Exercise objective —
Repeat each entry in the data, exactly.

──────── Material shown

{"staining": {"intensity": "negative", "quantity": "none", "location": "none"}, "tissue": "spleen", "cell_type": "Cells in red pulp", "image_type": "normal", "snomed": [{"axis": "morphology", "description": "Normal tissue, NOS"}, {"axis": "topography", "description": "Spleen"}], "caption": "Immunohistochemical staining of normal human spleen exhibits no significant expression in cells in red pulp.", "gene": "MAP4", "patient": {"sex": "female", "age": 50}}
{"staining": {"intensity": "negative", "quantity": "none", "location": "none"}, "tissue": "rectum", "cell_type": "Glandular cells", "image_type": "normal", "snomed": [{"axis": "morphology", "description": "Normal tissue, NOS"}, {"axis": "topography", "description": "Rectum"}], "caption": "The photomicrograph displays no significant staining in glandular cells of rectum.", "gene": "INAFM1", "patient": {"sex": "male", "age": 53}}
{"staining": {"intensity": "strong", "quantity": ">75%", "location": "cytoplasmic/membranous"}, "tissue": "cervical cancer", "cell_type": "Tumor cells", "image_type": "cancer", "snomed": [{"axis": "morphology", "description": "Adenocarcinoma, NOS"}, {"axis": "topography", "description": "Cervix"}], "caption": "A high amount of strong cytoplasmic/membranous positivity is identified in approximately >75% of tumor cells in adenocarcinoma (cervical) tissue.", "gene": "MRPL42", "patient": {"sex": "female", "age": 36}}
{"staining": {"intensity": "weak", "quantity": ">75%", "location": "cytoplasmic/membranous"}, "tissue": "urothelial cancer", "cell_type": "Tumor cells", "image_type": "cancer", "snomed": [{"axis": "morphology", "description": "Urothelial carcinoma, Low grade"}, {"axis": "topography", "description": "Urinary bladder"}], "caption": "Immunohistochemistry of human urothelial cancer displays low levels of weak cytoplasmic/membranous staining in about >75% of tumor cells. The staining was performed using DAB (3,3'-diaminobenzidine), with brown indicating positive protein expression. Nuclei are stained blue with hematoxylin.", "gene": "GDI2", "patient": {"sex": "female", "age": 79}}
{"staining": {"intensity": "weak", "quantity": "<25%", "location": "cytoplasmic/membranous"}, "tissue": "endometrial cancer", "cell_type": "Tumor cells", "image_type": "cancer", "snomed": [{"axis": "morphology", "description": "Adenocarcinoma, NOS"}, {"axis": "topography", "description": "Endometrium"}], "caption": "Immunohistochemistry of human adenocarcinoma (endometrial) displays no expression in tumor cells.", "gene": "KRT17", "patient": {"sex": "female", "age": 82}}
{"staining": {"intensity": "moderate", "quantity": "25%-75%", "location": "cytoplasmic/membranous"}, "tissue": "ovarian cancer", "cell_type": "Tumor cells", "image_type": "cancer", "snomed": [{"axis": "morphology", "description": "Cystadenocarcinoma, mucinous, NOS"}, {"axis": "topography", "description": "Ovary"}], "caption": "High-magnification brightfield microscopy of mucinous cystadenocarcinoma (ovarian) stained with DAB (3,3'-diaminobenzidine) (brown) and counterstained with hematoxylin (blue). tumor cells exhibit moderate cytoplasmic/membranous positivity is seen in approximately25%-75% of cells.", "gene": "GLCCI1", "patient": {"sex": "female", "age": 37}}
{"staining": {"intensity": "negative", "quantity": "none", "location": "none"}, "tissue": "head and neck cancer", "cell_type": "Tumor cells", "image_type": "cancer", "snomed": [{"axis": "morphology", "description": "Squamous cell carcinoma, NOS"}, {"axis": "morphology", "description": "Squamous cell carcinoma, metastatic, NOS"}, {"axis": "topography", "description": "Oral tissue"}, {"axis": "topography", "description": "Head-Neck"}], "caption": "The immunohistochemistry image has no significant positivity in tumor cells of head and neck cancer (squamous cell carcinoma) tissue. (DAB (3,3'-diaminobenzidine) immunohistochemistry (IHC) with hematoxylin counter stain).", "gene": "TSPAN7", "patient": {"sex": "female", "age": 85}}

────────────────

Written solution —
{"staining": {"intensity": "negative", "quantity": "none", "location": "none"}, "tissue": "spleen", "cell_type": "Cells in red pulp", "image_type": "normal", "snomed": [{"axis": "morphology", "description": "Normal tissue, NOS"}, {"axis": "topography", "description": "Spleen"}], "caption": "Immunohistochemical staining of normal human spleen exhibits no significant expression in cells in red pulp.", "gene": "MAP4", "patient": {"sex": "female", "age": 50}}
{"staining": {"intensity": "negative", "quantity": "none", "location": "none"}, "tissue": "rectum", "cell_type": "Glandular cells", "image_type": "normal", "snomed": [{"axis": "morphology", "description": "Normal tissue, NOS"}, {"axis": "topography", "description": "Rectum"}], "caption": "The photomicrograph displays no significant staining in glandular cells of rectum.", "gene": "INAFM1", "patient": {"sex": "male", "age": 53}}
{"staining": {"intensity": "strong", "quantity": ">75%", "location": "cytoplasmic/membranous"}, "tissue": "cervical cancer", "cell_type": "Tumor cells", "image_type": "cancer", "snomed": [{"axis": "morphology", "description": "Adenocarcinoma, NOS"}, {"axis": "topography", "description": "Cervix"}], "caption": "A high amount of strong cytoplasmic/membranous positivity is identified in approximately >75% of tumor cells in adenocarcinoma (cervical) tissue.", "gene": "MRPL42", "patient": {"sex": "female", "age": 36}}
{"staining": {"intensity": "weak", "quantity": ">75%", "location": "cytoplasmic/membranous"}, "tissue": "urothelial cancer", "cell_type": "Tumor cells", "image_type": "cancer", "snomed": [{"axis": "morphology", "description": "Urothelial carcinoma, Low grade"}, {"axis": "topography", "description": "Urinary bladder"}], "caption": "Immunohistochemistry of human urothelial cancer displays low levels of weak cytoplasmic/membranous staining in about >75% of tumor cells. The staining was performed using DAB (3,3'-diaminobenzidine), with brown indicating positive protein expression. Nuclei are stained blue with hematoxylin.", "gene": "GDI2", "patient": {"sex": "female", "age": 79}}
{"staining": {"intensity": "weak", "quantity": "<25%", "location": "cytoplasmic/membranous"}, "tissue": "endometrial cancer", "cell_type": "Tumor cells", "image_type": "cancer", "snomed": [{"axis": "morphology", "description": "Adenocarcinoma, NOS"}, {"axis": "topography", "description": "Endometrium"}], "caption": "Immunohistochemistry of human adenocarcinoma (endometrial) displays no expression in tumor cells.", "gene": "KRT17", "patient": {"sex": "female", "age": 82}}
{"staining": {"intensity": "moderate", "quantity": "25%-75%", "location": "cytoplasmic/membranous"}, "tissue": "ovarian cancer", "cell_type": "Tumor cells", "image_type": "cancer", "snomed": [{"axis": "morphology", "description": "Cystadenocarcinoma, mucinous, NOS"}, {"axis": "topography", "description": "Ovary"}], "caption": "High-magnification brightfield microscopy of mucinous cystadenocarcinoma (ovarian) stained with DAB (3,3'-diaminobenzidine) (brown) and counterstained with hematoxylin (blue). tumor cells exhibit moderate cytoplasmic/membranous positivity is seen in approximately25%-75% of cells.", "gene": "GLCCI1", "patient": {"sex": "female", "age": 37}}
{"staining": {"intensity": "negative", "quantity": "none", "location": "none"}, "tissue": "head and neck cancer", "cell_type": "Tumor cells", "image_type": "cancer", "snomed": [{"axis": "morphology", "description": "Squamous cell carcinoma, NOS"}, {"axis": "morphology", "description": "Squamous cell carcinoma, metastatic, NOS"}, {"axis": "topography", "description": "Oral tissue"}, {"axis": "topography", "description": "Head-Neck"}], "caption": "The immunohistochemistry image has no significant positivity in tumor cells of head and neck cancer (squamous cell carcinoma) tissue. (DAB (3,3'-diaminobenzidine) immunohistochemistry (IHC) with hematoxylin counter stain).", "gene": "TSPAN7", "patient": {"sex": "female", "age": 85}}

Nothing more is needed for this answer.